Aperto Piano Quartett

Das sind Kammermusiker, die bereits auf ein erstaunliches künstlerisches Schaffen zurückblicken können: Gernot Süßmuth und Hans-Jakob Eschenburg sind die Gründungsmitglieder des Petersen-Quartetts, in dem sie fast 20 Jahre musizierten und die Kammermusikwelt begeisterten. Der Bratschist Stefan Fehlandt kam hinzu, der seiner Kammermusikleidenschaft u. a. im Vogler-Quartett nachgeht. Mit Frank-Immo Zichner, der mit dem Vogler-, Petersen- und Leipziger Streichquartett musizierte und auch als Solopianist Karriere machte, ist das Aperto Piano Quartett zu einem großartigen Ensemble geworden, das sich durch «kultivierte Klanglichkeit und sensibles Zusammenspiel» (J.Wormsbächer, FAZ ) auszeichnet. Durch das faszinierende Spektrum der Kompositionen für Kammermusik einerseits und durch die Erfahrungen als Kammermusikinterpreten andererseits konzertiert das Quartett seit Jahren auf den bedeutendsten Podien der Welt, darunter Carnegie Hall New York, Concertgebouw Amsterdam, Gewandhaus Leipzig, Suntory Hall Tokio.

Ihre Ausbildung erhielten die Musiker an der Berliner Hochschule für Musik «Hanns Eisler». Wichtige Förderer wurden zudem Menahem Pressler (Beaux Arts Trio), György Kurtág und Norbert Brainin (Amadeus Quartett).

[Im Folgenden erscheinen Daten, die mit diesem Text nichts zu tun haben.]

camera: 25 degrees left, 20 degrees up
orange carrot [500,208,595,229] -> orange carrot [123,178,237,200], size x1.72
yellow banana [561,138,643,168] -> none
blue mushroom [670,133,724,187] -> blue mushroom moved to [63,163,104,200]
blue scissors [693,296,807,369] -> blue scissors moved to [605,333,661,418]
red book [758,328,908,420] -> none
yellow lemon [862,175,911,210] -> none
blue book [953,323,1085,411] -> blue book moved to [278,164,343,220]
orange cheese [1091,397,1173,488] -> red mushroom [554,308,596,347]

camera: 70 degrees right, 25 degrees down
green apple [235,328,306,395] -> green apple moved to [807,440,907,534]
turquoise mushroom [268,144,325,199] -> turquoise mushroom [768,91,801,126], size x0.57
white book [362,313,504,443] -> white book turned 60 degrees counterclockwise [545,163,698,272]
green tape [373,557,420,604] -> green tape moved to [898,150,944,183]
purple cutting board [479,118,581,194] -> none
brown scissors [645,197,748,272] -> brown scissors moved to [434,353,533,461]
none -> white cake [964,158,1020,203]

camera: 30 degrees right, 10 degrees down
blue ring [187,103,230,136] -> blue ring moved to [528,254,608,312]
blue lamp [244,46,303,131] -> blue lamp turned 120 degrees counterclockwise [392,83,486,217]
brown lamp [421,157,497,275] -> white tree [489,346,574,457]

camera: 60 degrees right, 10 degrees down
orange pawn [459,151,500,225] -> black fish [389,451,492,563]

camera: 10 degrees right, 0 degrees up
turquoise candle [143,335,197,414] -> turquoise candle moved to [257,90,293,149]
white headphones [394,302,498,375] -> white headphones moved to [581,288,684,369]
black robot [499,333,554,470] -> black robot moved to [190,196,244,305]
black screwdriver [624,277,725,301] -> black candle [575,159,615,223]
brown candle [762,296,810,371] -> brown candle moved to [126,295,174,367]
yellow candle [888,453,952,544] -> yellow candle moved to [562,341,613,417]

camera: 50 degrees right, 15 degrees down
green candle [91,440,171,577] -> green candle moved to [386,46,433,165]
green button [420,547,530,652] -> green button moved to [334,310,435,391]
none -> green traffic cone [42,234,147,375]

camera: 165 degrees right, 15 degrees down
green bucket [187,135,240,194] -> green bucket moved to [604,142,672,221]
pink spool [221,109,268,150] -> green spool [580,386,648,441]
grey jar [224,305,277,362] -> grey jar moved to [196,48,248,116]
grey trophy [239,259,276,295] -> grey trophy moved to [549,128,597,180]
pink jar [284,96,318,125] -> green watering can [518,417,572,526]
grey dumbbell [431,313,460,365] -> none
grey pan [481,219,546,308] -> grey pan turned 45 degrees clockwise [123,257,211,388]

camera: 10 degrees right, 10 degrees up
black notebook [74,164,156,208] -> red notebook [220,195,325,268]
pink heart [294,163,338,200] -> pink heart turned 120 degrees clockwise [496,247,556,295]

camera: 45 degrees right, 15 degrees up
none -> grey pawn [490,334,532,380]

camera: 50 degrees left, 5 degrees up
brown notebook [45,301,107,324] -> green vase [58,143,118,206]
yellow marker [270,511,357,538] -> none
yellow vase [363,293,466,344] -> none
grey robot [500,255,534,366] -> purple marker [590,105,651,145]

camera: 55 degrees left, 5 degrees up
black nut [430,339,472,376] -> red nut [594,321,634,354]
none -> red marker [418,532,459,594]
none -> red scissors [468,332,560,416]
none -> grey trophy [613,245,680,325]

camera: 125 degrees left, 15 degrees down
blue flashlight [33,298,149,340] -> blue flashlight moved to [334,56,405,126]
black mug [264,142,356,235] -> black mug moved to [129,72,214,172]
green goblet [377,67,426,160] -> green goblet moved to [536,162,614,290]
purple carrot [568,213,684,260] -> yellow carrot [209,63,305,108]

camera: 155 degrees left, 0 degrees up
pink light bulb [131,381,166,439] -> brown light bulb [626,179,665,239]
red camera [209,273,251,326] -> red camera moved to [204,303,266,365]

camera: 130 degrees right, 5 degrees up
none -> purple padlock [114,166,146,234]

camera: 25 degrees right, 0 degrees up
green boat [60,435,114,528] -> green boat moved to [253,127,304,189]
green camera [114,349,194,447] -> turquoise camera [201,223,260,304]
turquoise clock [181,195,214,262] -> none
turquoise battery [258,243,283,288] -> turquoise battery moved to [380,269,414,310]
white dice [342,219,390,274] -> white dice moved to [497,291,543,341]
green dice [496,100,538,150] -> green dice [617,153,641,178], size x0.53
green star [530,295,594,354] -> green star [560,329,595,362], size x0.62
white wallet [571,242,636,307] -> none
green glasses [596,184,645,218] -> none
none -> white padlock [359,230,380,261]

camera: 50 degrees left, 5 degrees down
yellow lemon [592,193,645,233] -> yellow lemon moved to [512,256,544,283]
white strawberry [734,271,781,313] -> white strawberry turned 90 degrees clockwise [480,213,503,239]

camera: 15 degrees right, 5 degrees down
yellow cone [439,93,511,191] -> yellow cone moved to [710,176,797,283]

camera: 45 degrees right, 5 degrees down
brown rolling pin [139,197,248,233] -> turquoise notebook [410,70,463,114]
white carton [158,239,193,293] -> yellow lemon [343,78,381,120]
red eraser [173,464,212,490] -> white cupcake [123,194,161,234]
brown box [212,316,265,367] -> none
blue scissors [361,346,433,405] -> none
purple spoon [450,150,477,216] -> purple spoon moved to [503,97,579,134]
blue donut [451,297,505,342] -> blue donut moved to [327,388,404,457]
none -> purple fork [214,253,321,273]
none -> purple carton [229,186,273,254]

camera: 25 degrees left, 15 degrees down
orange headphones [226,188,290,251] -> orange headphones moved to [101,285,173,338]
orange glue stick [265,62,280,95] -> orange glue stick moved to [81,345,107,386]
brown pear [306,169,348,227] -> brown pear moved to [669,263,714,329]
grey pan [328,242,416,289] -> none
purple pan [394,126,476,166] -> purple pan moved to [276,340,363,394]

Zum breiten Repertoire des Aperto Piano Quartetts gehören heute alle Klavierquartette von Mozart, Beethoven, Brahms, Schumann, Fauré (als CD erschienen auf dem Label des Hessischen Rundfunks hr-musik.de) und Reger sowie auch Kompositionen von Mahler, Schnittke und zeitgenössischen Komponisten.

Christian Jost

1963 in Trier geb., studierte von 1983 bis 1989 in Köln und San Francisco Komposition, Werkanalyse und Dirigieren. Aufsehen erregte Jost erstmals 1992 mit Magma, einem Auftragswerk des Orchesters des Staatstheaters Darmstadt. In den folgenden Jahren, begleitet durch Förderungen und Auszeichnungen, entwickelte Jost sich zu einem der meist gefragten Künstler seiner Generation, er erhielt Kompositionsaufträge namhafter Orchester aus aller Welt. Heute lebt Jost als freischaffender Komponist in Berlin.


Das Konzert wird vom Hessischen Rundfunk mitgeschnitten und zu einem späteren Zeitpunkt in hr2 gesendet.